Arla mengangguk, membiarkan Ervin tergesa pergi keluar dari coffee shop itu dan ia pun berlari kecil menaiki anak tangga menuju lantai 3.

***

“Hai, La.”

Ervin yang pertama kali tiba di restoran yang bertema fine dinning itu. Sepanjang hari kemarin Ervin merayu Arla untuk memberitahukan alamatnya agar ia bisa menjemput Arla. Tapi Arla bersikeras untuk datang sendiri.

Sejujurnya harga diri Ervin agak jatuh karena hal ini. Masa iya seorang player seperti dirinya tidak bisa mendapatkan alamat wanita yang diincarnya. Padahal sebelumnya ia tidak pernah kesulitan seperti ini.

“Sorry, lama ya, Vin.” Arla bergegas mengambil posisi duduk di hadapan Ervin. “Mobilku ada masalah tadi, tiba-tiba aja susah dinyalain. Daripada aku maksa bawa trus ada apa-apa di jalan kan, jadinya aku mesti nyari taksi dulu.”

“That’s why, kalo ada yang nawarin jemput, nurut aja.”

Arla terkekeh geli. ‘Ervin dan usahanya.’

“Perlu kupanggilin montir buat ngecek mobilmu?” tawar Ervin setelah mereka selesai memesan dan tiba-tiba Ervin teringat akan hal itu. Siapa tahu bisa jadi point plusnya di mata Arla.

“Aku ada montir langganan kok, santai aja.” Tidak ada yang salah dengan mobilnya, ia hanya sengaja ingin datang lebih lama daripada Ervin. Bertindak terlalu agresif untuk tipe player seperti Ervin sepertinya bukanlah hal yang tepat. Karena itu, alasan mobil mogok dan ketidakinginannya untuk dijemput, semua sudah ada dalam master plan Arla untuk mendekati Ervin.
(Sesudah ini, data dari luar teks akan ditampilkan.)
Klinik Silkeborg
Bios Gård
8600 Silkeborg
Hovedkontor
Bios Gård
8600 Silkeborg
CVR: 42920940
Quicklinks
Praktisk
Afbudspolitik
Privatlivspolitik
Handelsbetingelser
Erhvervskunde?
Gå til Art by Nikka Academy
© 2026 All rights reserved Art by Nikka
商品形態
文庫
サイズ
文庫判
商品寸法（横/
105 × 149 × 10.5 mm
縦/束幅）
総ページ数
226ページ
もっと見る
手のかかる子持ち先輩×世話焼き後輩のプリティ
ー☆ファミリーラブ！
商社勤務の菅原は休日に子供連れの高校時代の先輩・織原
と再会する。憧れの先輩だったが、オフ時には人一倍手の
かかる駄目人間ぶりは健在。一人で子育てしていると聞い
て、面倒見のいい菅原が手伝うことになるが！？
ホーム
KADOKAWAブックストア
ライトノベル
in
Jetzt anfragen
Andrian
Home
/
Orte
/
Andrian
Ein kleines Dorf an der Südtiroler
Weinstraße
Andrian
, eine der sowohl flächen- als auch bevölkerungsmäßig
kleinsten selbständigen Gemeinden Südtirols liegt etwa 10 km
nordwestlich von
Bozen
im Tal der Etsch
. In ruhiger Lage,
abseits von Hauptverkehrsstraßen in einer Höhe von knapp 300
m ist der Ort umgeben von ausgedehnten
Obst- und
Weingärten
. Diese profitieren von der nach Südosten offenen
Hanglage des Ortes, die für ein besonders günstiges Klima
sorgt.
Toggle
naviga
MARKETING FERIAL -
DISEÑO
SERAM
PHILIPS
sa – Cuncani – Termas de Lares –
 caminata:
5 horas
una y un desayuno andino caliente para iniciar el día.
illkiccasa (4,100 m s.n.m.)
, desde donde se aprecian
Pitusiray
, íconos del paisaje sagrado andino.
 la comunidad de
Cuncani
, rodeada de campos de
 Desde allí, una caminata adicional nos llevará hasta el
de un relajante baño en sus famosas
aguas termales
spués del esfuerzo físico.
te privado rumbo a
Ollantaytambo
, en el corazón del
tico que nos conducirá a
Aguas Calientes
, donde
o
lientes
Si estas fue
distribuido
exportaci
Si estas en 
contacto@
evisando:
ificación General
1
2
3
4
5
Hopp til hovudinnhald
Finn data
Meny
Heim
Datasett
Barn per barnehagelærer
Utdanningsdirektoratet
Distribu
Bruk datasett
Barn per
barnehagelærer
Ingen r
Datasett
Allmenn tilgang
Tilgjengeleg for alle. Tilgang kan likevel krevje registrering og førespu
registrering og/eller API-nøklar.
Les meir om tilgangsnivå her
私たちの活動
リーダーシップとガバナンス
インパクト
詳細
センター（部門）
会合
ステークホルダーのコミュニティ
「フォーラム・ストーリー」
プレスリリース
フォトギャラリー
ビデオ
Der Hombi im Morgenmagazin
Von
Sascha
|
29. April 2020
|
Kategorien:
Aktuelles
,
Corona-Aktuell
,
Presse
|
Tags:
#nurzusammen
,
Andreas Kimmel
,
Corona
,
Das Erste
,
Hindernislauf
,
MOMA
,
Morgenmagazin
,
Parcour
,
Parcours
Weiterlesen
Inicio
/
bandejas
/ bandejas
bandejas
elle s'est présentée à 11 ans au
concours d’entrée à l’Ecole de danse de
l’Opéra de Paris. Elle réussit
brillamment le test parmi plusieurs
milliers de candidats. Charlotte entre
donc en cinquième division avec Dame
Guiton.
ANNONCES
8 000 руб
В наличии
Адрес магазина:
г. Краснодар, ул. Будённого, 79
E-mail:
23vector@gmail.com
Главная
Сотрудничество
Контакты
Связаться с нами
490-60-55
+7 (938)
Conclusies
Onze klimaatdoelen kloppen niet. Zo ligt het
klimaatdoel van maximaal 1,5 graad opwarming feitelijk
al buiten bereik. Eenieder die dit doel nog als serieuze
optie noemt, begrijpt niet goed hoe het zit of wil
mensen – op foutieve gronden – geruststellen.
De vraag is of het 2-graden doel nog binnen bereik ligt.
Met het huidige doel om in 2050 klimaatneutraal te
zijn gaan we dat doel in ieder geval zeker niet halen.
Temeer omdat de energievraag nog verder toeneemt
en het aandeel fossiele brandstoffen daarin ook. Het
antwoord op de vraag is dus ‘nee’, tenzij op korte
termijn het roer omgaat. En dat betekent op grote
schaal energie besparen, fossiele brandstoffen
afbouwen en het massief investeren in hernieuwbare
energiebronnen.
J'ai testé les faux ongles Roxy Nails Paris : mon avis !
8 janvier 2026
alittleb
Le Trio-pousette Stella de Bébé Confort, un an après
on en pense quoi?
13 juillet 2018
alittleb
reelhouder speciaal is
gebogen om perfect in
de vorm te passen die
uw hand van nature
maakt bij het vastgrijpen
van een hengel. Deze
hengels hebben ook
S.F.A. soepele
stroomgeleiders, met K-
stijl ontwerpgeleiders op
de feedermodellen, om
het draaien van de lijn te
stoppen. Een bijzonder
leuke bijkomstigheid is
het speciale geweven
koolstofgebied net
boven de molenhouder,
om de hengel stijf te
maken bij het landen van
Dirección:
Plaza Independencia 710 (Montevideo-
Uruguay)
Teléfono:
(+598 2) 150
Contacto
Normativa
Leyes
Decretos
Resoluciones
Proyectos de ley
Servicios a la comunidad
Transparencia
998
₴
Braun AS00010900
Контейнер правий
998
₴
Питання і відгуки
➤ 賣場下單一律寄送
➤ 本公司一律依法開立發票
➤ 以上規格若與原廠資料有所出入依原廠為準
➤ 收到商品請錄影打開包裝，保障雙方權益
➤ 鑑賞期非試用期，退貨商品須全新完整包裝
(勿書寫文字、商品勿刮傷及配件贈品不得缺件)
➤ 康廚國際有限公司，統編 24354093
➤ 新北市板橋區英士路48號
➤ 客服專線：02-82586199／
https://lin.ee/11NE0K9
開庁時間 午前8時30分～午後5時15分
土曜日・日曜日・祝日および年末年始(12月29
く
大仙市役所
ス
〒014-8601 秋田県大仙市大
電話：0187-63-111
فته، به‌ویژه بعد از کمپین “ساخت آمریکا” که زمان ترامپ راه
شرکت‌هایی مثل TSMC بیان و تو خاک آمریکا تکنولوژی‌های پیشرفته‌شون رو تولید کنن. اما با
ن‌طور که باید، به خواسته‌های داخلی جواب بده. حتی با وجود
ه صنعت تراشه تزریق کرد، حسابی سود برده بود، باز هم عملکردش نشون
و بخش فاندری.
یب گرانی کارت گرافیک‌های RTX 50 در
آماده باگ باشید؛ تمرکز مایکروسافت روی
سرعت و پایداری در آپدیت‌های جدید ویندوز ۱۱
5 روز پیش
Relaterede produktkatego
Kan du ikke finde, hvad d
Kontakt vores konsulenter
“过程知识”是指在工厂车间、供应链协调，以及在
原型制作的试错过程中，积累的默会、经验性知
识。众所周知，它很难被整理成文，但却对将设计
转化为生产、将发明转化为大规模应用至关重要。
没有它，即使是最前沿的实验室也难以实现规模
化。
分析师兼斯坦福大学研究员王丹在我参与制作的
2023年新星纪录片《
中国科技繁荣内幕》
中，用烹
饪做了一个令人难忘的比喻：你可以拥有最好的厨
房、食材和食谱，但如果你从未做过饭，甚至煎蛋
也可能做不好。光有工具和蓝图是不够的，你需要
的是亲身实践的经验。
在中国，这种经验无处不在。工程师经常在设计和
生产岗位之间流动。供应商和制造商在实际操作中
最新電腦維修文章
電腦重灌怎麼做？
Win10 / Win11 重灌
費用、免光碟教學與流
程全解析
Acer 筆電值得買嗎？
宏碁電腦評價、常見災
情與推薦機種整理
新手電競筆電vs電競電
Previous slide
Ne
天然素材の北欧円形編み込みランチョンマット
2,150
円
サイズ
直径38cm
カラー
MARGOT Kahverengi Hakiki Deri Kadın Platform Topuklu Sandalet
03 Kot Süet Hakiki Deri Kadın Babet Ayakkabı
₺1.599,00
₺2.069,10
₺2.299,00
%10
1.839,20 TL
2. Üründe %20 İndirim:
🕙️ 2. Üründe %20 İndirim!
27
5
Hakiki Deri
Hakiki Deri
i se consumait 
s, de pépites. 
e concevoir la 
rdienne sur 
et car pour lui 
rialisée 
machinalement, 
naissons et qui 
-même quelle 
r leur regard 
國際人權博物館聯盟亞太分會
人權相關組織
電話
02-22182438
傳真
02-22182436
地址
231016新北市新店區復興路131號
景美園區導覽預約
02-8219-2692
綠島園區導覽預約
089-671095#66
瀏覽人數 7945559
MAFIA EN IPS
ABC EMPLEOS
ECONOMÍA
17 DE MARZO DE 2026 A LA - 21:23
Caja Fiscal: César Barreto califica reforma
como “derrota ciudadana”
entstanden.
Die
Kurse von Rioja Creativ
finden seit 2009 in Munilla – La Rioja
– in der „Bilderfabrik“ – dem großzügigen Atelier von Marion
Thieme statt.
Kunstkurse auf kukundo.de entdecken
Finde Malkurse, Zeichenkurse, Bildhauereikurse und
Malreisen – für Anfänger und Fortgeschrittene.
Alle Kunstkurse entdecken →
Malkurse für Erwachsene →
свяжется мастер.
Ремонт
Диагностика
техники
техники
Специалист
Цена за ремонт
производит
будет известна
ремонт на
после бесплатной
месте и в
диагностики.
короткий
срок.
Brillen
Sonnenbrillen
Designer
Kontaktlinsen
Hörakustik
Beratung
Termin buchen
“Harusnya ambil yang indoor aja ya.”

Saat itu Ervin memang memilih area outdoor untuk makan malam mereka. Suasana malam Jakarta yang bisa dilihat dari lantai 35 hotel itu bisa membuat suarana jadi lebih romantis. Sayangnya Ervin lupa, remangnya lampu di area outdoor itu membuat Ervin tidak bisa menatap dengan puas warna mata hazel milik Arla. Dari beberapa kali pertemuannya, warna mata wanita itu selalu sama. Kemungkinannya, itu benar-benar warna mata aslinya, atau … dia suka mengenakan soft lens berwarna hazel.

“Kenapa? Di sini enak juga kok. Apalagi tetep ada aturan nggak boleh merokok meskipun di outdoor, jadi nyaman banget.”

“Tapi aku nggak bisa lihat warna matamu dengan jelas.”

Arla terdiam. Ia menunggu kelanjutan ucapan Ervin. Tapi nihil, lelaki itu berhenti bicara, kemudian fokus pada appetizer yang baru saja diantarkan pramusaji.

Biasanya setiap lelaki yang mendekatinya pasti akan bertanya, apakah ia mengenakan soft lens, apakah ia keturunan asing, dan hal-hal semacam itu yang membuatnya terpaksa berbohong demi dirinya sendiri. Luka-luka lamanya akan terbuka kalau itu sudah menyangkut DNA siapa yang ada di dalam tubuhnya.

“Hei, kenapa malah bengong?” Ervin menegur Arla yang masih belum mulai menyentuh potato and porcini mushroom soup di hadapannya.

“Eh? Nggak kok.” Arla mulai menyuapkan makanan ke dalam mulutnya, tapi otaknya masih terus memikirkan keanehan Ervin dibanding lelaki lainnya. ‘Serius? Nggak nanya lebih jauh tentang warna mata atau rambutku?’

Ervin yang melihat Arla lebih banyak diam setelah ia menyinggung tentang warna matanya, kini memilih untuk membicarakan hal lain. Dan untungnya Arla mulai ikut larut dalam obrolan yang diciptakannya.

Sampai …

Seorang lelaki menghampiri meja mereka dan melirik sebentar ke arah Ervin, sebelum beralih menatap Arla dan mengusapi puncak kepala Arla. “Kok kamu di sini, Yang?”